Tuesday, 3 December 2024

Poetry as Mental Experience

Poetry as Mental Experience

(Adapted from an academic article I wrote in the late-2000s)


Louise Rosenblatt, in her book The Reader, the Text, the Poem, describes poetry not as a fixed or static object but as a dynamic event:

‘The poem, then, must be thought of as an event in time. It is not an object or an ideal entity. It happens during a coming-together, a compentration [interdependence], of a reader and a text.’

In this view, poetry creates meaning through the interaction between a reader and the text. Rosenblatt elaborates further:

‘The reading of a text is an event occurring at a particular time in a particular environment at a particular moment in the life history of the reader. The transaction will involve not only the past experience but also the present state and present interests or preoccupations of the reader.’

In other words, the meaning of a poem depends on the unique context of each reader’s life and mindset. Reading poetry is therefore an active process—something experienced in real time.

To experience poetry this way, the reader’s mental engagement or “internalisation”, is important. Internalisation occurs when the reader focuses less on the poem’s surface features—such as its visual layout—and instead focuses on the meaning behind the words. This process can be hindered by poetry that emphasises “artifice” and form, such as intricate visual patterns or the use of non-typical typographical elements, which can distract from a deeper engagement with the poem.

Charles Bernstein echoes this view in ‘The Dollar Value of Poetry’, arguing that the essence of poetry lies in the personal experience it generates during reading. He suggests that poetry is inherently unparaphrasable because its meaning depends entirely on the reader’s specific circumstances:

‘What is untranslatable is the sum of all the specific conditions of the experience (place, time order, light, mood, position, to infinity) made available by reading.’

He also critiques certain experimental approaches that prioritise design over language, arguing that such works risk losing their essence as poetry, becoming more like visual art. In ‘Words and Pictures’, he says:

‘Visual experience is only validated when accompanied by a logico-verbal explanation.’

For Bernstein, meaning is inseparable from language. As he states in ‘Thought’s Measure’, ‘there is meaning only in terms of language.’

Nevertheless, he acknowledges the challenges of balance. In ‘Artifice of Absorption’, he reflects on his use of complex, sometimes jarring techniques:

‘In my poems, I frequently use opaque & nonabsorbable elements, digressions & interruptions, as part of a technological arsenal to create a more powerful (“souped up”) absorption than possible with traditional, & blander, absorptive techniques. This is a precarious road because insofar as the poem seems overtly self-conscious, as opposed to internally incantatory or psychically actual, it may produce self-consciousness in the reader in such a way as to destroy his or her absorption by theatricalizing or conceptualizing the text, removing

it from the realm of an experience engendered to that of a technique exhibited.’

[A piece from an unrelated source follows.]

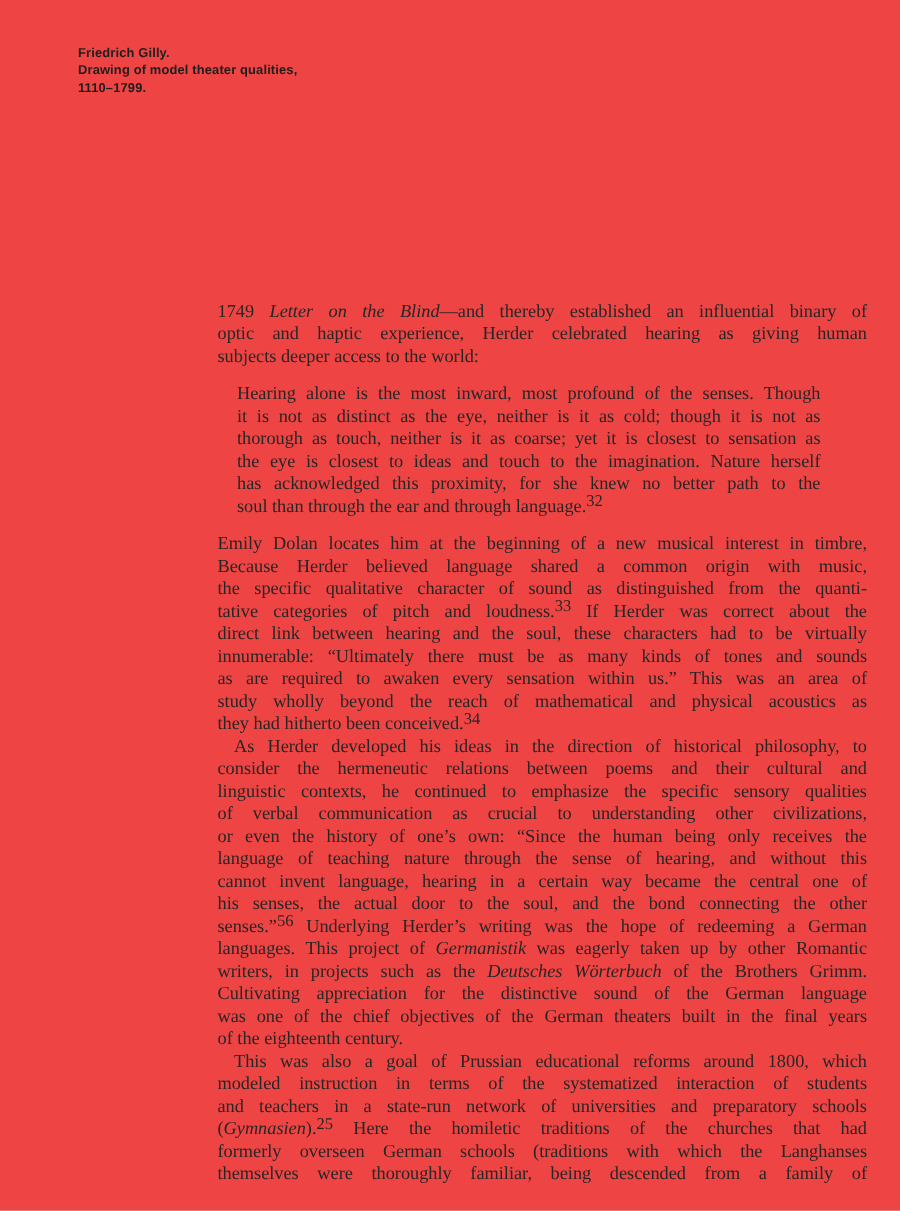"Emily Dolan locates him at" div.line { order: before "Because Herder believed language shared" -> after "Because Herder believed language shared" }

While Bernstein values internalisation, he does, however, view ‘the semantic field as incorporating non-lexical features of a poem’. While I agree with incorporation in principle, in practice it can prove psychologically challenging for many readers, potentially explaining why such poetry is often regarded as “difficult”.

Ultimately, both Rosenblatt and Bernstein agree that poetry derives meaning through mental engagement. Stylistic elements like rhythm and structure, while important, are secondary to the reader’s interaction with the poem’s. What matters most is how the poem resonates in the reader’s mind—how it interfaces with their experiences and emotions.

At its core, a poem is “heard” in the mind, transcending the surface of the text. By prioritising the semantic qualities—the meaning of the words—readers can fully experience poetry as a unique, personal experience in time.

Though the formal qualities of a poem may minimally aid interpretation, they are ultimately subordinate to the mental activity the reader experiences. Poetry, distinct from the visual arts, operates primarily through its semantic dimension. A poem achieves its fullest potential only when it engages the reader’s thoughts, emotions and imagination in real time. All that we are able to glean from a poem is conveyed through the poems semantic operation. To argue that the formal qualities of the text facilitate a semantic response is to rely too heavily on an aesthetic theory that is more appropriate to the visual arts.